Through the months of November and December 2006, BT toured the album with Thomas Dolby opening. This three-piece band set featured many instruments created by BT himself, as well as introduced his live Stutter Edit plug-in that was to be released in 2007. The concert also featured a live slideshow of images from the online website DeviantArt as a backdrop.[19][20]
The Stutter Edit as well as Break Tweaker are both software plug-ins created by BT's company, "Sonik Architects" which will be made available in 2011.
BT's sixth studio album, These Hopeful Machines, was released on February 2, 2010. The album featured guest vocalists/collaborators Kirsty Hawkshaw, Jes Brieden, Rob Dickinson of Catherine Wheel and Christian Burns. Early official remixes were made by Armin van Buuren, and Chicane.
BT has written his own software called BreakTweaker for his latest album. He was intending to release it in 2007 under his software company, Sonik Architects. He plans to then come out with a line of tools and plugins specifically aimed at musicians and DJs, including his signature stutter edit.[24] He has a team of developers now working on delivering a feature-complete product leaving him free to focus on higher level architecture and development.
In addition to his "BT Stutter" edit,[6] BT's signature sound is also achieved by means of a method of sound manipulation called granular synthesis, where sounds are broken apart into tiny pieces and rearranged to create very chaotic and wild soundscapes.[25] BT is one of the direct pioneers of time correction techniques.[26] Time correction is a method by which a producer takes a series of samples with random occurrence (such as rain) and time corrects each individual hit according to a rhythmic and mathematical grid, much like the BT stutter. The result is that the seemingly random pulses take on a rhythmic form as well as a developing pattern, but retain their chaotic and unpredictable character.
Transeau has developed his own method of time-correcting which he calls "nano-correcting," which is correcting any note shorter than a 64th note (he often edits to the 1,024th and 2,048th notes).
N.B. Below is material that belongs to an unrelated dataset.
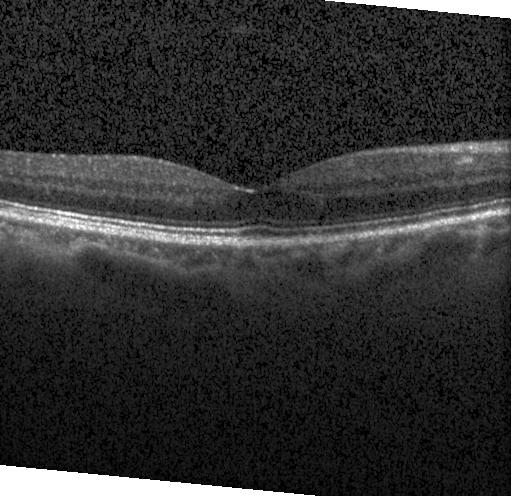 SD-OCT; OCT line scan
Impression: no CNV, DME, or drusen.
He is writing a book on stutter editing and time correcting and has included a chapter on nano-correcting.[26]
[27] Sonik Architects also released a portable remixing application for iPhone and iPod Touch called Sonifi.[28]
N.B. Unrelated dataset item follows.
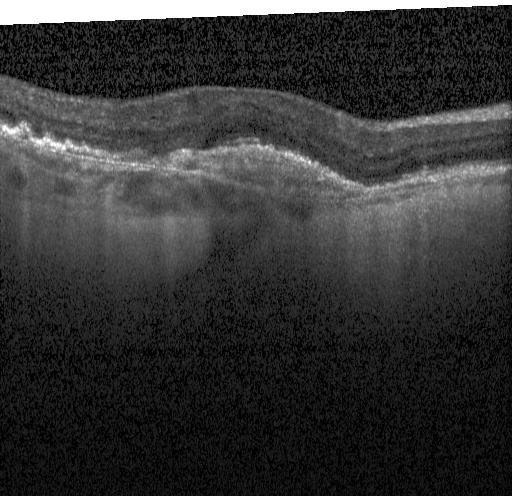
Retinal OCT cross-section, horizontal scan through the fovea, SD-OCT
Diagnosis: choroidal neovascularization (CNV).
BT has a daughter, Kaia Nui Transeau.
In early 2002 approximately $150,000 worth of recording equipment was stolen from his private home recording studio. BT confirmed through his Myspace[29] page that he would give a reward for information leading to return of the equipment.[30]
On January 11, 2008, ABC news reported that BT's daughter had been abducted by her mother during a planned visit.[31] The mother was arrested, but charges were withdrawn and the matter was settled in family court.[32][33]
BT began scoring films in 1999 with Go. Since then he has scored over ten films, including Stealth and The Fast and the Furious. In addition, he produced the score for the 2001 film Zoolander, but had his name removed from the project. His tracks for the film were finished by composer David Arnold.[34] He also produced the score for the 2003 film Monster, earning him particular acclaim.[15]
Transeau has scored the video games Die Hard Trilogy 2: Viva Las Vegas (2000), Wreckless: The Yakuza Missions (2002) and Tiger Woods PGA Tour 2005 (2004).
BT has ventured into television, creating the scores for the TV series Kevin Hill in 2004 and for Tommy Lee Goes To College for NBC in 2005. He executive-produced the Tommy Lee series, the idea for which he developed and sold to NBC.[7]